(WORK REQUIRED) Transcribe verbatim the lines starting at the one that contains "### UPDATE 2018" and ending at the one that contains "#### TODO: Implement", including both of those lines.

(MATERIAL TO PROCESS)
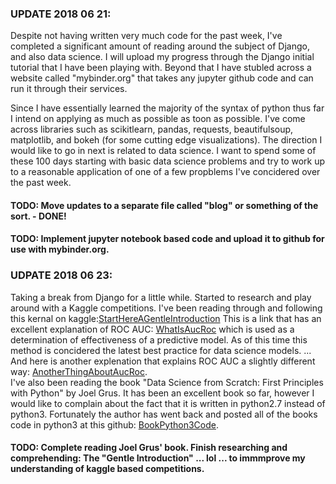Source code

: ### UPDATE 2018 06 21:  
Despite not having written very much code for the past week, I've completed a significant amount of reading around the subject of Django, and also data science. I will upload my progress through the Django initial tutorial that I have been playing with. Beyond that I have stubled across a website called "mybinder.org" that takes any jupyter github code and can run it through their services. 

Since I have essentially learned the majority of the syntax of python thus far I intend on applying as much as possible as toon as possible. I've come across libraries such as scikitlearn, pandas, requests, beautifulsoup, matplotlib, and bokeh (for some cutting edge visualizations). The direction I would like to go in next is related to data science. I want to spend some of these 100 days starting with basic data science problems and try to work up to a reasonable application of one of a few propblems I've concidered over the past week. 

#### TODO: Move updates to a separate file called "blog" or something of the sort. - DONE!    
#### TODO: Implement jupyter notebook based code and upload it to github for use with mybinder.org. 

### UDPATE 2018 06 23:  
Taking a break from Django for a little while. Started to research and play around with a Kaggle competitions. I've been reading through and following this kernal on kaggle:[StartHereAGentleIntroduction](https://www.kaggle.com/willkoehrsen/start-here-a-gentle-introduction)
This is a link that has an excellent explanation of ROC AUC: [WhatIsAucRoc](https://stats.stackexchange.com/questions/132777/what-does-auc-stand-for-and-what-is-it) which is used as a determination of effectiveness of a predictive model. As of this time this method is concidered the 
latest best practice for data science models. ... And here is another explenation that explains ROC AUC a slightly different way: [AnotherThingAboutAucRoc](https://web.archive.org/web/20160407221300/http://metaoptimize.com:80/qa/questions/988/simple-explanation-of-area-under-the-roc-curve).   
I've also been reading the book "Data Science from Scratch: First Principles with Python" by Joel Grus. It has been an excellent book so far, however I would like to complain about the fact that it is written in python2.7 instead of python3. Fortunately the author has went back
and posted all of the books code in python3 at this github: [BookPython3Code](https://github.com/joelgrus/data-science-from-scratch/tree/master/code-python3).

#### TODO: Complete reading Joel Grus' book. Finish researching and comprehending: The "Gentle Introduction" ... lol ... to immmprove my understanding of kaggle based competitions. 
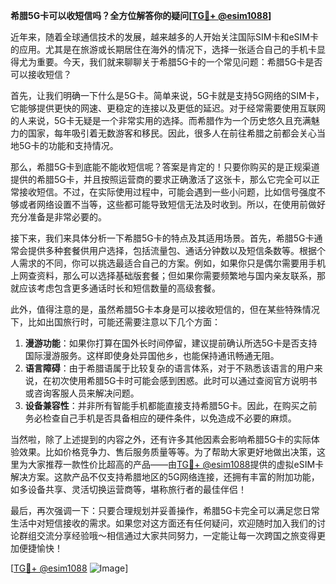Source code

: **希腊5G卡可以收短信吗？全方位解答你的疑问[[TG💪+ @esim1088](https://t.me/s/esim1088)]**

近年来，随着全球通信技术的发展，越来越多的人开始关注国际SIM卡和eSIM卡的应用。尤其是在旅游或长期居住在海外的情况下，选择一张适合自己的手机卡显得尤为重要。今天，我们就来聊聊关于希腊5G卡的一个常见问题：希腊5G卡是否可以接收短信？

首先，让我们明确一下什么是5G卡。简单来说，5G卡就是支持5G网络的SIM卡，它能够提供更快的网速、更稳定的连接以及更低的延迟。对于经常需要使用互联网的人来说，5G卡无疑是一个非常实用的选择。而希腊作为一个历史悠久且充满魅力的国家，每年吸引着无数游客和移民。因此，很多人在前往希腊之前都会关心当地5G卡的功能和支持情况。

那么，希腊5G卡到底能不能收短信呢？答案是肯定的！只要你购买的是正规渠道提供的希腊5G卡，并且按照运营商的要求正确激活了这张卡，那么它完全可以正常接收短信。不过，在实际使用过程中，可能会遇到一些小问题，比如信号强度不够或者网络设置不当等，这些都可能导致短信无法及时收到。所以，在使用前做好充分准备是非常必要的。

接下来，我们来具体分析一下希腊5G卡的特点及其适用场景。首先，希腊5G卡通常会提供多种套餐供用户选择，包括流量包、通话分钟数以及短信条数等。根据个人需求的不同，你可以挑选最适合自己的方案。例如，如果你只是偶尔需要用手机上网查资料，那么可以选择基础版套餐；但如果你需要频繁地与国内亲友联系，那就应该考虑包含更多通话时长和短信数量的高级套餐。

此外，值得注意的是，虽然希腊5G卡本身是可以接收短信的，但在某些特殊情况下，比如出国旅行时，可能还需要注意以下几个方面：

1. **漫游功能**：如果你打算在国外长时间停留，建议提前确认所选5G卡是否支持国际漫游服务。这样即使身处异国他乡，也能保持通讯畅通无阻。
2. **语言障碍**：由于希腊语属于比较复杂的语言体系，对于不熟悉该语言的用户来说，在初次使用希腊5G卡时可能会感到困惑。此时可以通过查阅官方说明书或咨询客服人员来解决问题。
3. **设备兼容性**：并非所有智能手机都能直接支持希腊5G卡。因此，在购买之前务必检查自己手机是否具备相应的硬件条件，以免造成不必要的麻烦。

当然啦，除了上述提到的内容之外，还有许多其他因素会影响希腊5G卡的实际体验效果。比如价格竞争力、售后服务质量等等。为了帮助大家更好地做出决策，这里为大家推荐一款性价比超高的产品——由[TG💪+ @esim1088](https://t.me/s/esim1088)提供的虚拟eSIM卡解决方案。这款产品不仅支持希腊地区的5G网络连接，还拥有丰富的附加功能，如多设备共享、灵活切换运营商等，堪称旅行者的最佳伴侣！

最后，再次强调一下：只要合理规划并妥善操作，希腊5G卡完全可以满足您日常生活中对短信接收的需求。如果您对这方面还有任何疑问，欢迎随时加入我们的讨论群组交流分享经验哦～相信通过大家共同努力，一定能让每一次跨国之旅变得更加便捷愉快！

[[TG💪+ @esim1088](https://t.me/s/esim1088) ![Image](https://i.postimg.cc/4NQfJmqS/Snipaste-2025-05-13-00-14-12.png)]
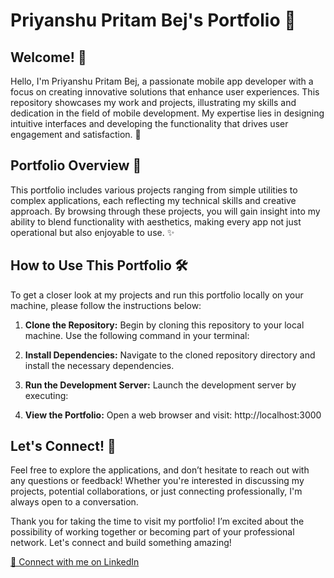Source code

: # Priyanshu Pritam Bej's Portfolio 🚀

## Welcome! 👋

Hello, I'm Priyanshu Pritam Bej, a passionate mobile app developer with a focus on creating innovative solutions that enhance user experiences. This repository showcases my work and projects, illustrating my skills and dedication in the field of mobile development. My expertise lies in designing intuitive interfaces and developing the functionality that drives user engagement and satisfaction. 📱

## Portfolio Overview 📂

This portfolio includes various projects ranging from simple utilities to complex applications, each reflecting my technical skills and creative approach. By browsing through these projects, you will gain insight into my ability to blend functionality with aesthetics, making every app not just operational but also enjoyable to use. ✨

## How to Use This Portfolio 🛠️

To get a closer look at my projects and run this portfolio locally on your machine, please follow the instructions below:

1. **Clone the Repository:**
   Begin by cloning this repository to your local machine. Use the following command in your terminal:

2. **Install Dependencies:**
   Navigate to the cloned repository directory and install the necessary dependencies.

3. **Run the Development Server:**
   Launch the development server by executing:

4. **View the Portfolio:**
   Open a web browser and visit: http://localhost:3000 

## Let's Connect! 🤝

Feel free to explore the applications, and don’t hesitate to reach out with any questions or feedback! Whether you're interested in discussing my projects, potential collaborations, or just connecting professionally, I'm always open to a conversation.

Thank you for taking the time to visit my portfolio! I’m excited about the possibility of working together or becoming part of your professional network. Let's connect and build something amazing!

[📧 Connect with me on LinkedIn](https://www.linkedin.com/in/priyanshubej/)
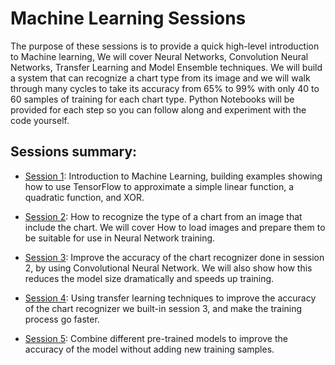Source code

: # Machine Learning Sessions

The purpose of these sessions is to provide a quick high-level introduction to Machine learning, We will cover Neural Networks, Convolution Neural Networks, Transfer Learning and Model Ensemble techniques. We will build a system that can recognize a chart type from its image and we will walk through many cycles to take its accuracy from 65% to 99% with only 40 to 60 samples of training for each chart type. Python Notebooks will be provided for each step so you can follow along and experiment with the code yourself.

## Sessions summary:

* [Session 1](https://github.com/mohmiim/MLIntroduction/tree/master/session-1/README.md "Session 1"): 
   Introduction to Machine Learning, building examples showing how to use TensorFlow to approximate a simple linear function, a quadratic function, and XOR.

* [Session 2](https://github.com/mohmiim/MLIntroduction/tree/master/session-2/README.md "Session 2"): 
   How to recognize the type of a chart from an image that include the chart. We will cover How to load images and prepare them to be suitable for use in Neural Network training.
   
* [Session 3](https://github.com/mohmiim/MLIntroduction/blob/master/session-3/README.md "Session 3"):
   Improve the accuracy of the chart recognizer done in session 2, by using Convolutional Neural Network. We will also show how this reduces the model size dramatically and speeds up training.
   
* [Session 4](https://github.com/mohmiim/MLIntroduction/blob/master/session-4 "Session 4"):
   Using transfer learning techniques to improve the accuracy of the chart recognizer we built-in session 3, and make the training process go faster.
   
* [Session 5](https://github.com/mohmiim/MLIntroduction/blob/master/session-5 "Session 5"):
   Combine different pre-trained models to improve the accuracy of the model without adding new training samples.
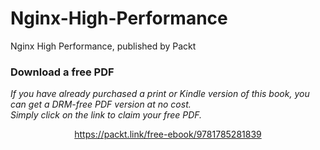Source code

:# Nginx-High-Performance
Nginx High Performance, published by Packt
### Download a free PDF

 <i>If you have already purchased a print or Kindle version of this book, you can get a DRM-free PDF version at no cost.<br>Simply click on the link to claim your free PDF.</i>
<p align="center"> <a href="https://packt.link/free-ebook/9781785281839">https://packt.link/free-ebook/9781785281839 </a> </p>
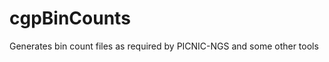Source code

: cgpBinCounts
============

Generates bin count files as required by PICNIC-NGS and some other tools
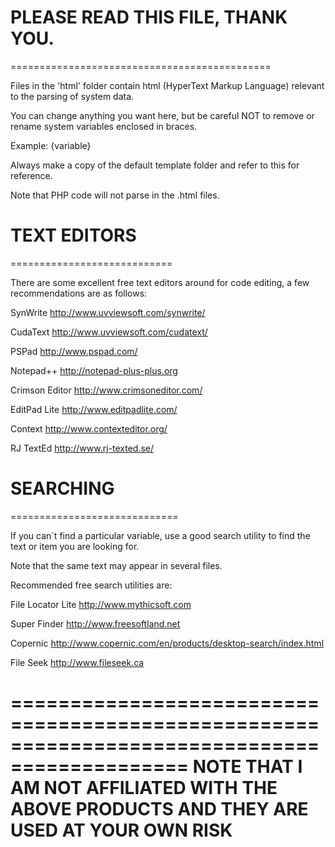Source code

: 
# PLEASE READ THIS FILE, THANK YOU.
=============================================

Files in the 'html' folder contain html (HyperText Markup Language) relevant to the parsing of system data.

You can change anything you want here, but be careful NOT to remove or rename system variables enclosed in braces.

Example: {variable}

Always make a copy of the default template folder and refer to this for reference.

Note that PHP code will not parse in the .html files.


# TEXT EDITORS
============================

There are some excellent free text editors around for code editing, a few recommendations are as follows:

SynWrite
http://www.uvviewsoft.com/synwrite/

CudaText
http://www.uvviewsoft.com/cudatext/

PSPad
http://www.pspad.com/

Notepad++
http://notepad-plus-plus.org

Crimson Editor
http://www.crimsoneditor.com/

EditPad Lite
http://www.editpadlite.com/

Context
http://www.contexteditor.org/

RJ TextEd
http://www.rj-texted.se/


# SEARCHING
=============================

If you can`t find a particular variable, use a good search utility to find the text or item you are looking for.

Note that the same text may appear in several files.

Recommended free search utilities are:

File Locator Lite
http://www.mythicsoft.com

Super Finder
http://www.freesoftland.net

Copernic
http://www.copernic.com/en/products/desktop-search/index.html

File Seek
http://www.fileseek.ca


=============================================================================================
NOTE THAT I AM NOT AFFILIATED WITH THE ABOVE PRODUCTS AND THEY ARE USED AT YOUR OWN RISK
=============================================================================================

(RESULT OF THIS EXERCISE)
: ### UPDATE 2018 06 21:  
Despite not having written very much code for the past week, I've completed a significant amount of reading around the subject of Django, and also data science. I will upload my progress through the Django initial tutorial that I have been playing with. Beyond that I have stubled across a website called "mybinder.org" that takes any jupyter github code and can run it through their services. 

Since I have essentially learned the majority of the syntax of python thus far I intend on applying as much as possible as toon as possible. I've come across libraries such as scikitlearn, pandas, requests, beautifulsoup, matplotlib, and bokeh (for some cutting edge visualizations). The direction I would like to go in next is related to data science. I want to spend some of these 100 days starting with basic data science problems and try to work up to a reasonable application of one of a few propblems I've concidered over the past week. 

#### TODO: Move updates to a separate file called "blog" or something of the sort. - DONE!    
#### TODO: Implement jupyter notebook based code and upload it to github for use with mybinder.org. 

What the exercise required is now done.